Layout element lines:
— BEGIN —

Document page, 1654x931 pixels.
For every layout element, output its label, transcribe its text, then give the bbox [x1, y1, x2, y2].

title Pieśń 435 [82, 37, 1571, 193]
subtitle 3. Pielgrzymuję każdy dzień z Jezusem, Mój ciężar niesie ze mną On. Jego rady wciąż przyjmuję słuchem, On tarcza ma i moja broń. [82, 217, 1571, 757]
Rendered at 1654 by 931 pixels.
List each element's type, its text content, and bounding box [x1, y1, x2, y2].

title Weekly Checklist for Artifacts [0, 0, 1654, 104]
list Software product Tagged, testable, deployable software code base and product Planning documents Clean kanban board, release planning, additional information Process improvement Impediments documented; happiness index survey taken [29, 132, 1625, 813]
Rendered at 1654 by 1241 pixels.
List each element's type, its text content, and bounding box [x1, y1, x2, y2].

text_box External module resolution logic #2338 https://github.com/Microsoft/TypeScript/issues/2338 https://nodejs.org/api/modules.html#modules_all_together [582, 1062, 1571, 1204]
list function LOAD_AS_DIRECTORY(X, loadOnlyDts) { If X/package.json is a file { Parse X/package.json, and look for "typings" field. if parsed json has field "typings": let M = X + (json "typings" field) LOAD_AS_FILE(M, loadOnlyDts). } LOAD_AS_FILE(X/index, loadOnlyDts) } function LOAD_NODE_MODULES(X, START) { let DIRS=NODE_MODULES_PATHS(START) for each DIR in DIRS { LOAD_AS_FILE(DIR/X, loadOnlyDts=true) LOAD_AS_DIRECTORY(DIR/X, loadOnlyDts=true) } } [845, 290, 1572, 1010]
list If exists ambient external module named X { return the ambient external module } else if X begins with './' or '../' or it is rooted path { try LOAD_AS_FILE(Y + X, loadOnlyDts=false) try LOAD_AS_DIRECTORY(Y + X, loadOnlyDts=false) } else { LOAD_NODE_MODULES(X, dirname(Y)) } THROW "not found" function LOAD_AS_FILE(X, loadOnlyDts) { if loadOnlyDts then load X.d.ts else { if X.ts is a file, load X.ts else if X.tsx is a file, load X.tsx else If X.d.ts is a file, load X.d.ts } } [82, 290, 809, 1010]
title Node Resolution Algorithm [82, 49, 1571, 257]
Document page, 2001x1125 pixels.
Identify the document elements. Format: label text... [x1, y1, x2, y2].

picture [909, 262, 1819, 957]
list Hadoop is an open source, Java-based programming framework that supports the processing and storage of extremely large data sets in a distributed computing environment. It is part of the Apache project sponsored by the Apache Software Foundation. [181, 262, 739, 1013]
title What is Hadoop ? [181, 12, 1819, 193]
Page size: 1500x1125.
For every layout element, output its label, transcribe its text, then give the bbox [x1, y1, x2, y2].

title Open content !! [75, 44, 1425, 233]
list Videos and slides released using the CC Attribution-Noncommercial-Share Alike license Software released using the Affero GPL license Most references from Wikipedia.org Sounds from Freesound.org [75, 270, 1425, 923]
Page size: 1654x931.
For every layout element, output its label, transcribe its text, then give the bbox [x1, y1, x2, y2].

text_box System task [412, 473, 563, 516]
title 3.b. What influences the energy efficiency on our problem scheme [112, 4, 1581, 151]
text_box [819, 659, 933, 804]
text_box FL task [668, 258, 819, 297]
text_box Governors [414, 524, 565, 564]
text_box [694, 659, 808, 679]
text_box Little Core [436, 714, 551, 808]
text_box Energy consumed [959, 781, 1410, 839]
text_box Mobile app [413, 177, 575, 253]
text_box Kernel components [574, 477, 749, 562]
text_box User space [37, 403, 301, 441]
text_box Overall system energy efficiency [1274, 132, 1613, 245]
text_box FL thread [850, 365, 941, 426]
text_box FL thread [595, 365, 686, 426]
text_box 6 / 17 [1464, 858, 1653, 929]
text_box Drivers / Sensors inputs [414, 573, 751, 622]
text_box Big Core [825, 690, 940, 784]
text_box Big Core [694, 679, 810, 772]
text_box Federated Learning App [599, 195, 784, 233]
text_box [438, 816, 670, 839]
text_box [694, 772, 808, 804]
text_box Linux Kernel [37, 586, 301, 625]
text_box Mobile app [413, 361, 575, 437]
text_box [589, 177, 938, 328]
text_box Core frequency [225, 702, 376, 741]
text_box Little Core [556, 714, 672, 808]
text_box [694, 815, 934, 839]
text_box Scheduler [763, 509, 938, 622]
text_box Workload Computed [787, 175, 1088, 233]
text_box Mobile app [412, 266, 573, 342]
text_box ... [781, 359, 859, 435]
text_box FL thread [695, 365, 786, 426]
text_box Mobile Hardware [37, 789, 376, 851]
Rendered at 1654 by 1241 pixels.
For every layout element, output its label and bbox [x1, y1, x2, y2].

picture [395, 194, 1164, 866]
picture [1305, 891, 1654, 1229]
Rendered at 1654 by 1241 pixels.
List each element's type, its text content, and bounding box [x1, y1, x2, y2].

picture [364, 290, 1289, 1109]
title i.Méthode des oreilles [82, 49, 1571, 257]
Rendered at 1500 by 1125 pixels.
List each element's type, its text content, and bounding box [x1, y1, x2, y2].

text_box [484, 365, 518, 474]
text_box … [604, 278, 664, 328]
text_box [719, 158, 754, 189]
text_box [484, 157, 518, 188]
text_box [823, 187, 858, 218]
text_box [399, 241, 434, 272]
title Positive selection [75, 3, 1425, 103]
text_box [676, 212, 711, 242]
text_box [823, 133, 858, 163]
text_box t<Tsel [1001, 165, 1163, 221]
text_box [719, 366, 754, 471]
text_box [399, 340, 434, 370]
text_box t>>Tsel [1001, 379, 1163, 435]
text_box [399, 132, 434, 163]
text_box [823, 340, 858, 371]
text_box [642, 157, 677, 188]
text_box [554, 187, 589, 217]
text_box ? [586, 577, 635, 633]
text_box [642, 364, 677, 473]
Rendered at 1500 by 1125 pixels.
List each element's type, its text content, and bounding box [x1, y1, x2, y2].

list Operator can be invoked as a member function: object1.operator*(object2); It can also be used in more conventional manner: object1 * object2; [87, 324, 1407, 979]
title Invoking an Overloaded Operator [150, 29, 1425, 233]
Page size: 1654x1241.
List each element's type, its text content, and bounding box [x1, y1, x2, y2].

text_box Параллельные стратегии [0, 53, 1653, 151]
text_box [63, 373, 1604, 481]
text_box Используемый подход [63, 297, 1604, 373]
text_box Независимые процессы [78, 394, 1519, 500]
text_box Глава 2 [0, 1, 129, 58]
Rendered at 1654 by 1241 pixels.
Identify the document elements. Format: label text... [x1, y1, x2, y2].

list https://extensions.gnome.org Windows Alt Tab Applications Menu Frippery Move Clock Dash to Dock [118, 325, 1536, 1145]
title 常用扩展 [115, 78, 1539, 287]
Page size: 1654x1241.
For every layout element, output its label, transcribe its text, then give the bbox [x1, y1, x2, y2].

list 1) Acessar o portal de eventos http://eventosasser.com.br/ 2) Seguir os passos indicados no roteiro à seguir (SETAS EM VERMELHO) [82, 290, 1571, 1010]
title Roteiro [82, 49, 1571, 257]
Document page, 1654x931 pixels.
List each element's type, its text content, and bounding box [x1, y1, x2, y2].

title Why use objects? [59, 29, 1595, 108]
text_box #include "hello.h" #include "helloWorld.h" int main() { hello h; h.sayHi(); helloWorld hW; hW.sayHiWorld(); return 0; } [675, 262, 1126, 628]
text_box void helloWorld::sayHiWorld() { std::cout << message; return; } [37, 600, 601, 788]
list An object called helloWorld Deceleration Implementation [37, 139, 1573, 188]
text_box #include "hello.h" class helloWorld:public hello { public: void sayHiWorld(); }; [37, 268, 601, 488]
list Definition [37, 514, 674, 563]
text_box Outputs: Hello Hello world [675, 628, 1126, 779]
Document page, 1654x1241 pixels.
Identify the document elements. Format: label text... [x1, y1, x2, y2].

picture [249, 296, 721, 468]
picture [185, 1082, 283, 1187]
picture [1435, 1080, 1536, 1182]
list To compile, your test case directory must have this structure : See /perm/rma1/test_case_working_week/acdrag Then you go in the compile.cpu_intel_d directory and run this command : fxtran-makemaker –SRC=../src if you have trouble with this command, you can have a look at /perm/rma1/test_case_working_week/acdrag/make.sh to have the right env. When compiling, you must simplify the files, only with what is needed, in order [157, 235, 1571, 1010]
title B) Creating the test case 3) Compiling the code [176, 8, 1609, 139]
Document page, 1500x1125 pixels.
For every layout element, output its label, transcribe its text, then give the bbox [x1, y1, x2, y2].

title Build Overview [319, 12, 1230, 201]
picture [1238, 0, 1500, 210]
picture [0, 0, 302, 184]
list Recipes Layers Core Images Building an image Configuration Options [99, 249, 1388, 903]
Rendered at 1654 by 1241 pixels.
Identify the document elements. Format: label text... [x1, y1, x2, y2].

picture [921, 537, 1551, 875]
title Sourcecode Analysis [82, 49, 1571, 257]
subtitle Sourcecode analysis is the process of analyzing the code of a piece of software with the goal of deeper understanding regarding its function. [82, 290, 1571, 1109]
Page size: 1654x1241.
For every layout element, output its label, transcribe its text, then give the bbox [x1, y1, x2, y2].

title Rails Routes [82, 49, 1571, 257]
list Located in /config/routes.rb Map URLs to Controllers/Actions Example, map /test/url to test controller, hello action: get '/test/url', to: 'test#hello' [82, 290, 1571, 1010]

— END —

* Exercise requirements
In the lines from the beginning through the one containing "list Software product", inclusive, replace "pixels" with "px" and reproduce them with nothing else altered.

* Exercise output
Document page, 1654x931 px.
For every layout element, output its label, transcribe its text, then give the bbox [x1, y1, x2, y2].

title Pieśń 435 [82, 37, 1571, 193]
subtitle 3. Pielgrzymuję każdy dzień z Jezusem, Mój ciężar niesie ze mną On. Jego rady wciąż przyjmuję słuchem, On tarcza ma i moja broń. [82, 217, 1571, 757]
Rendered at 1654 by 931 px.
List each element's type, its text content, and bounding box [x1, y1, x2, y2].

title Weekly Checklist for Artifacts [0, 0, 1654, 104]
list Software product Tagged, testable, deployable software code base and product Planning documents Clean kanban board, release planning, additional information Process improvement Impediments documented; happiness index survey taken [29, 132, 1625, 813]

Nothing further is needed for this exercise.